However, JS (and thus Node) cannot handle numbers that big, so when you JSON.parse the JSON string (which is what node-postgres does, since PostGraphile builds JSON objects in Postgres, not raw row types), you get an ambiguous number. And it doesn't even throw an error! Naughty node - no cookies for you!

> JSON.parse('{"one":9007199254740991,"two":9007199254740992,"three":9007199254740993}')
{
  one: 9007199254740991,
  two: 9007199254740992,
  three: 9007199254740992  <<< WRONG!
}

So back to the bugfix - it was a long while before this issue with bigint was discovered (v1 through v4.4.2 all had this issue), and so to push a fix out that didn't break existing codebases we had to make it so that NodeIDs for safe integers (those up to and including 9007199254740991) were unchanged, but those above that point were potentially invalid already and thus they could use the string encoding that we would have like to use everywhere without being a breaking change (since it was already broken). I like to think of these kinds of issues as "breaking fixes."

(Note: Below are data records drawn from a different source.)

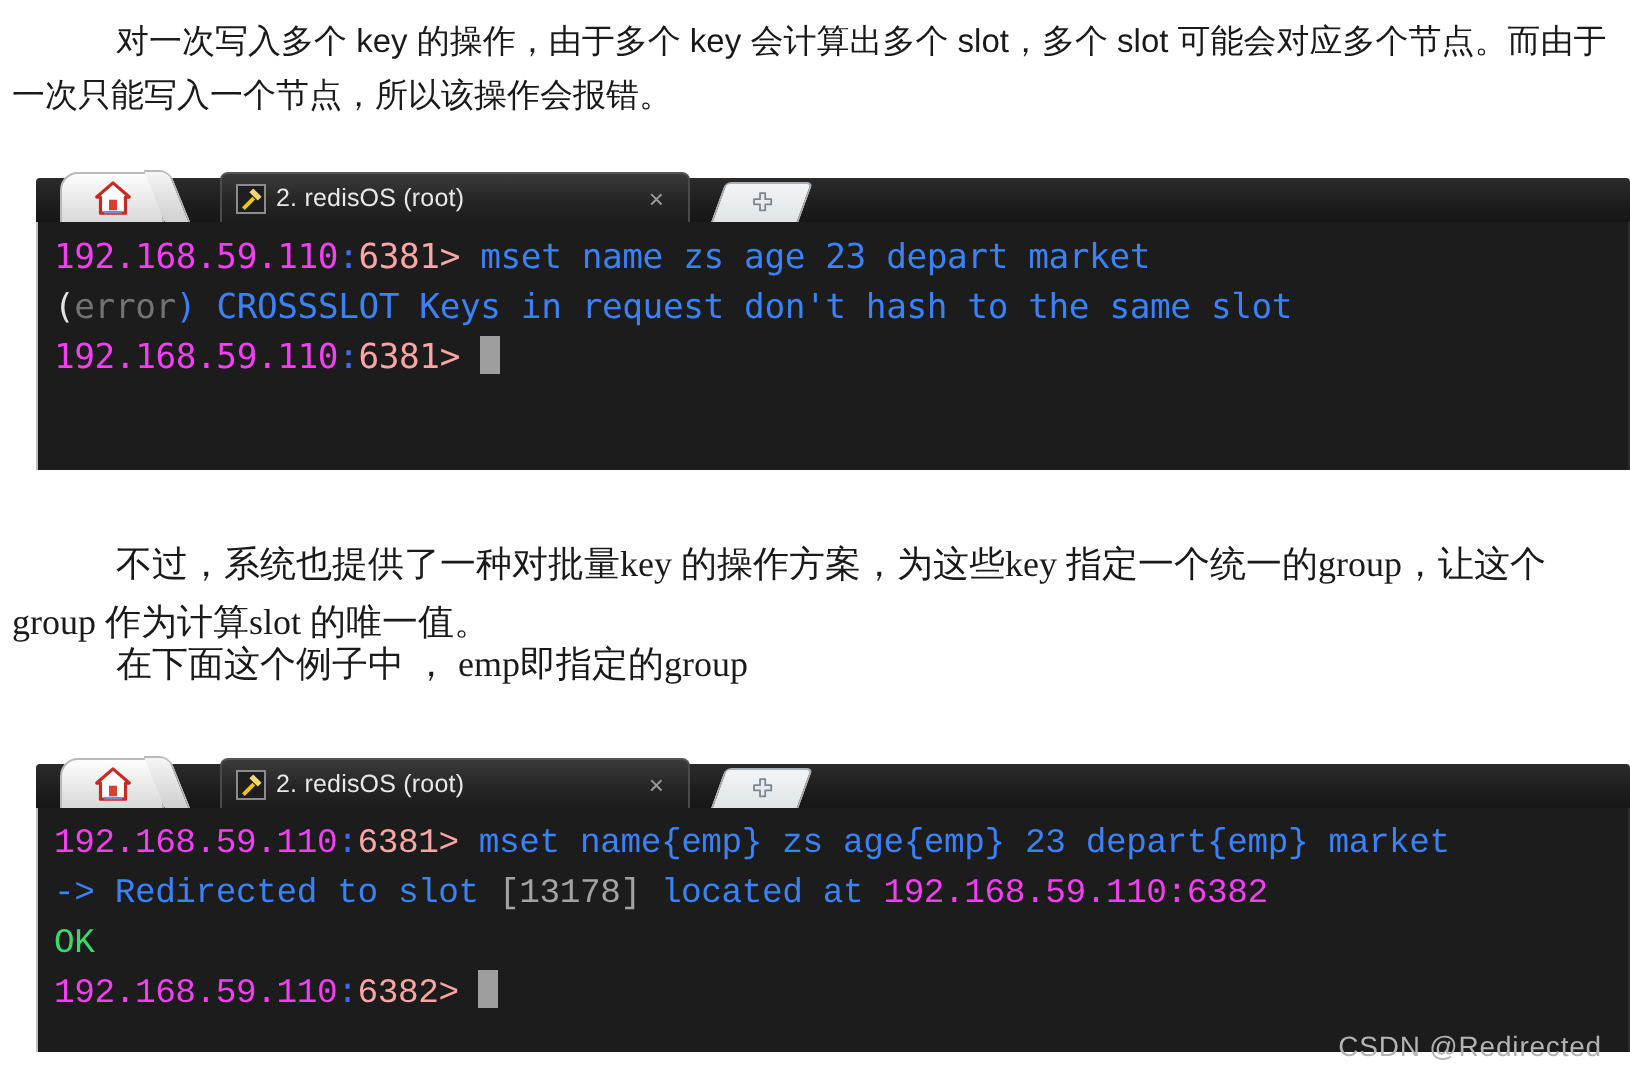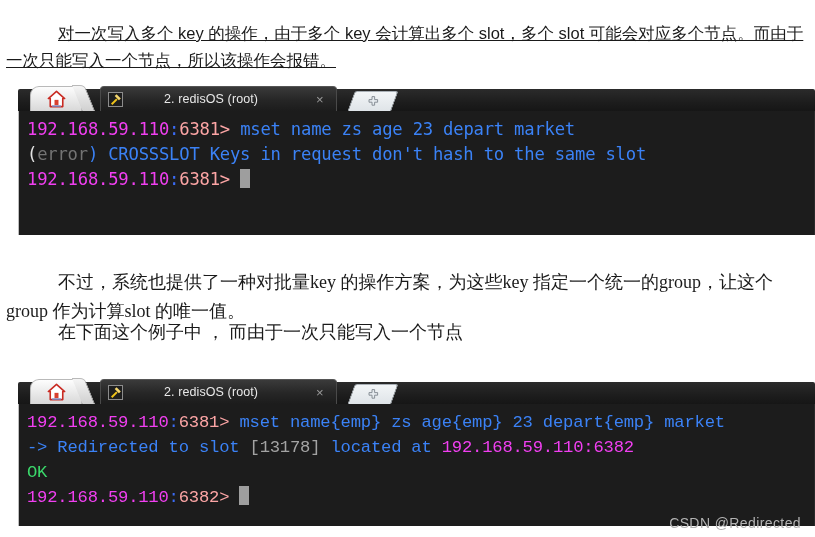--- a/index.html
+++ b/index.html
@@ -31,10 +31,9 @@
   .para-1 {
     position: absolute;
     left: 6px;
-    top: 20px;
+    top: 8px;
     width: 804px;
     text-indent: 52px;
-    text-decoration: underline;
   }
   .para-2 {
     position: absolute;

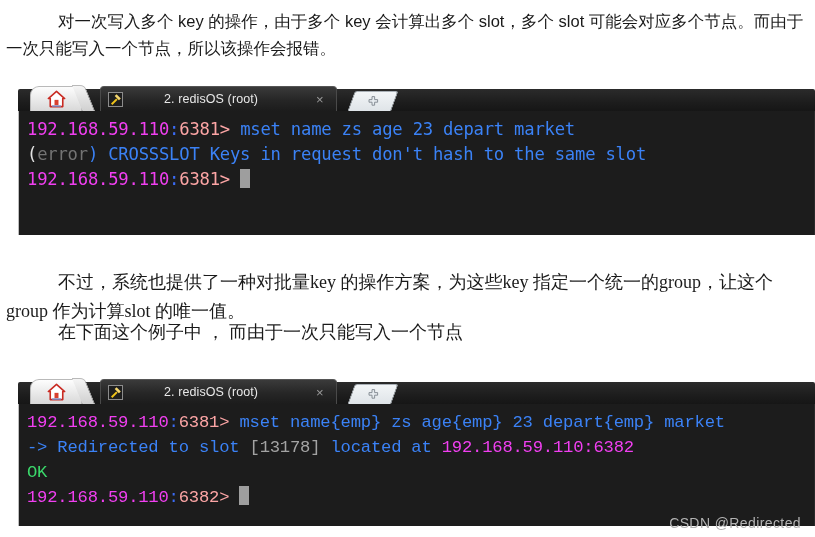--- a/index.html
+++ b/index.html
@@ -120,7 +120,7 @@
 
   
   .tab-active {
-    margin-left: 18px;
+    margin-left: 28px;
     padding: 0 4px 0 7px;
     height: 25px;
     min-width: 235px;
@@ -130,7 +130,6 @@
     border-left: 1px solid #4a4a4a;
     border-right: 1px solid #4a4a4a;
     color: #f0f0f0;
-    gap: 36px;
   }
   .tab-plug-icon {
     width: 15px;

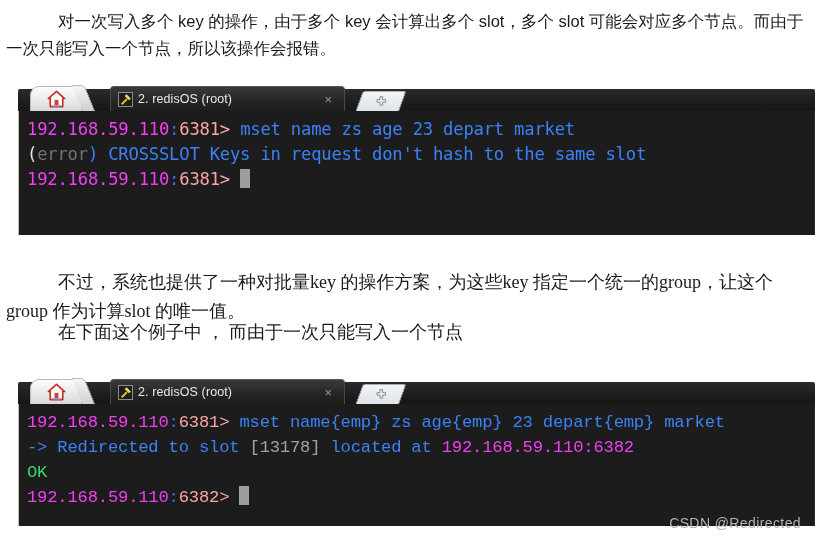--- a/index.html
+++ b/index.html
@@ -256,7 +256,7 @@
 
 <div class="prose prose-serif para-2">不过，系统也提供了一种对批量key 的操作方案，为这些key 指定一个统一的group，让这个group 作为计算slot 的唯一值。</div>
 
-<div class="prose prose-serif para-3">在下面这个例子中 ， 而由于一次只能写入一个节点</div>
+<div class="prose prose-serif para-3">在下面这个例子中 ， emp即指定的group</div>
 
 <div class="term term-2">
   <div class="tabbar">

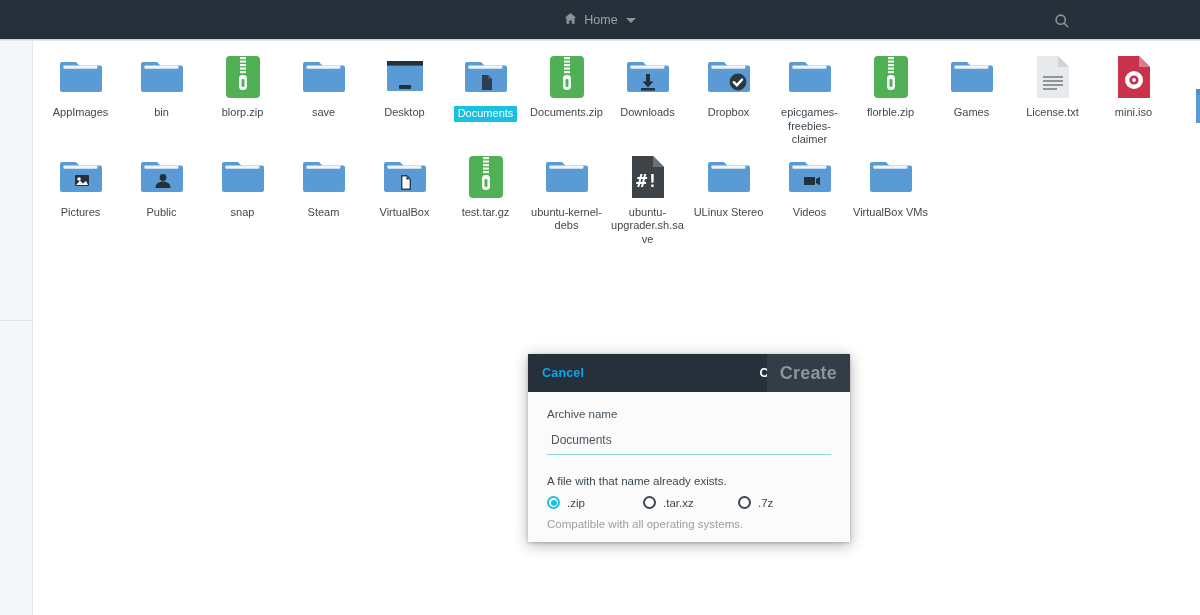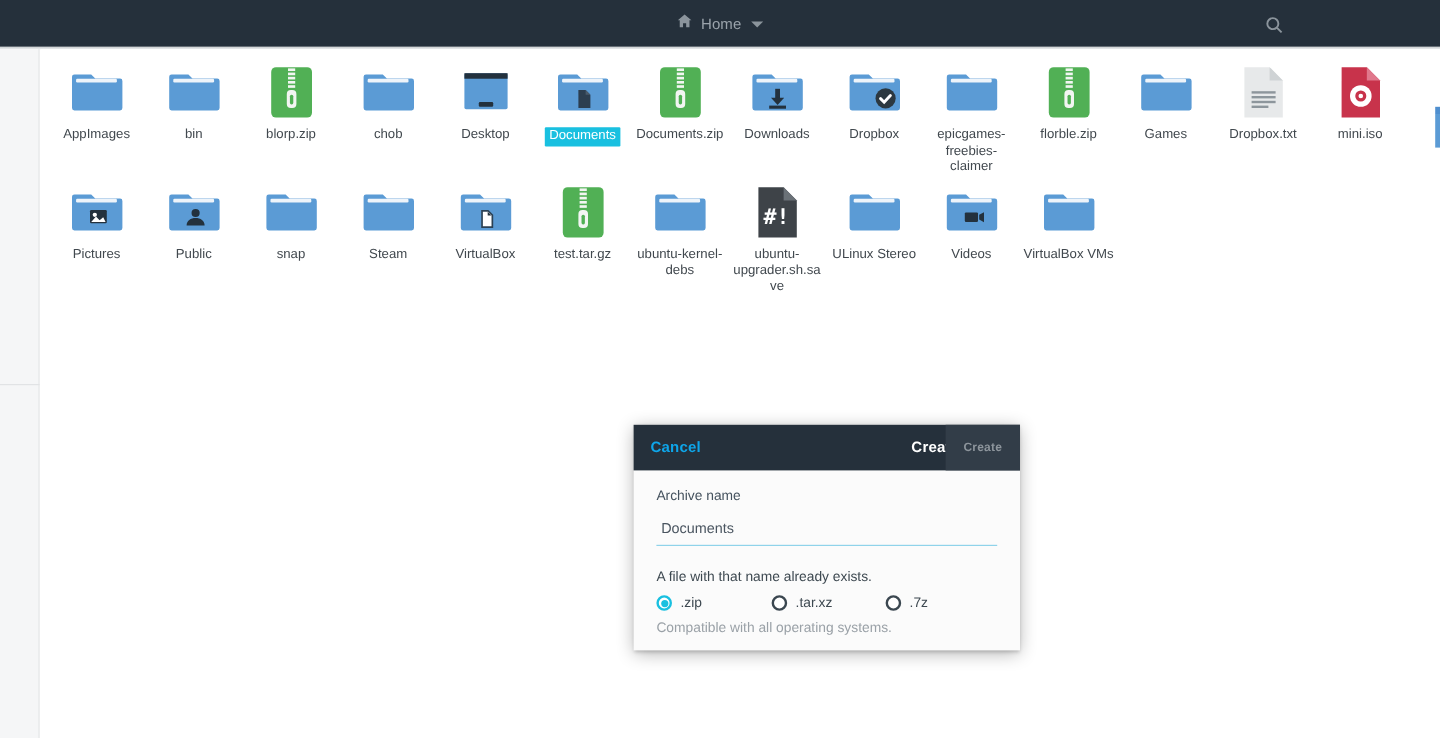--- a/index.html
+++ b/index.html
@@ -211,7 +211,7 @@
 
   </svg>
           </div>
-          <div class="label">chob</div>
+          <div class="label">save</div>
         </div>
         <div class="cell">
           <div class="icon-wrap">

My proposed solution in the comment above still stands, but I'm busy in the depths of V5 development (which doesn't have this issue) so if it's something you want to see fixed, you're going to have to implement it following the guidance above.

benjie commented 1 year ago

(And to be clear, yes I know that Node has BigInt now so it can handle numbers that big, just not through a vanilla JSON.parse.)

gitrojones commented 1 year ago

Ah that makes a lot more sense. Appreciate the insight. I'll circle back to this with a PR when I have a bit of extra time.

benjie commented 1 year ago

Can confirm this is definitely fixed in V5